→ Exercise passage
◇ ◇ ◇ ◇

Glycerol-3-phosphate Phosphatase PGP Targeted Library

Glycerol-3-phosphate phosphatase (G3PP or PGP) is a recently discovered enzyme at the heart of metabolism. It belongs to the halogen acid dehalogenase (HAD)-like hydrolase superfamily and is involved in glucose, lipid, and energy metabolism. PGP catalyzes the hydrolysis reaction of glycerol-3-phosphate, an intermediate product of the above processes, to glycerol, thus, regulating the level of glycerol-3-phosphate in the cell [1].

The role of PGP may be of key importance in metabolic disorder development, such as type 2 diabetes and obesity connected to cardiometabolic diseases. PGP activity in pancreatic β-cells reduces insulin levels, preventing hyperinsulinemia, which causes β-cell depletion and subsequent destruction [2, 3]. In the liver, increased PGP levels enhance fatty acid oxidation and reduce glucose production, with positive effects for people with type 2 diabetes and obesity [4, 5]. PGP counteracts excessive fat accumulation in the heart muscle in patients with diabetic cardiomyopathy and heart failure [6]. Therefore, PGP/G3PP is considered a promising target for the development of novel drugs against age-related metabolic disorders and lipid metabolism disorders associated with the cleavage of glycerol-3-phosphate to glycerol. Currently, there is no data on active small molecules targeting PGP due to the lack of crystallographic data on the spatial structure of this phosphatase.

◇ ◇ ◇ ◇

→ Raw data
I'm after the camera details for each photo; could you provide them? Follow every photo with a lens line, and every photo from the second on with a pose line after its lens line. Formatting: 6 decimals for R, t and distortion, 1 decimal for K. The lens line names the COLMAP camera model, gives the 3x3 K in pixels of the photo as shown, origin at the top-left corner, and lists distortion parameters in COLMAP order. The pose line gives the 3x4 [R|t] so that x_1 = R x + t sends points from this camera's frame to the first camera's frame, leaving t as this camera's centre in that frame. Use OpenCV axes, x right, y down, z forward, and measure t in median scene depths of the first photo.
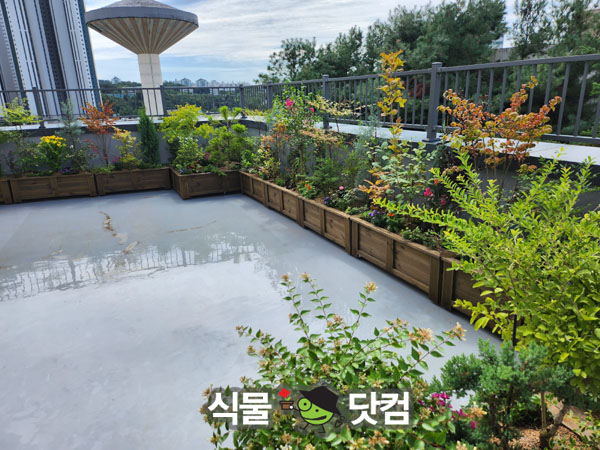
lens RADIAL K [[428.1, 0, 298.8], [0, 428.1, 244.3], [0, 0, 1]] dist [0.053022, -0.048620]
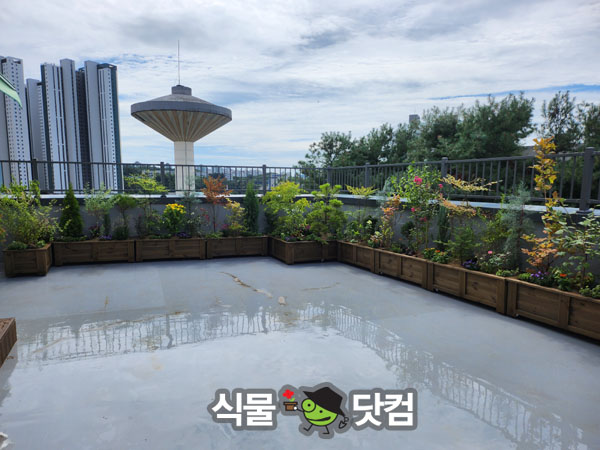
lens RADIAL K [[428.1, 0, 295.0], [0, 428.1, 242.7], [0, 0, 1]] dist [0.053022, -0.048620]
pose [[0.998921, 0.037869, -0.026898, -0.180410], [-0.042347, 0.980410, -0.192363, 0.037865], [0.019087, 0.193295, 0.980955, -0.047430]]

◇ ◇ ◇ ◇

→ Problem description
Reproduce the part of the PGP passage starting at "Glycerol-3-phosphate Phosphatase PGP" and ending at "the cell [1].", word for word.

→ Answer area
Glycerol-3-phosphate Phosphatase PGP Targeted Library

Glycerol-3-phosphate phosphatase (G3PP or PGP) is a recently discovered enzyme at the heart of metabolism. It belongs to the halogen acid dehalogenase (HAD)-like hydrolase superfamily and is involved in glucose, lipid, and energy metabolism. PGP catalyzes the hydrolysis reaction of glycerol-3-phosphate, an intermediate product of the above processes, to glycerol, thus, regulating the level of glycerol-3-phosphate in the cell [1].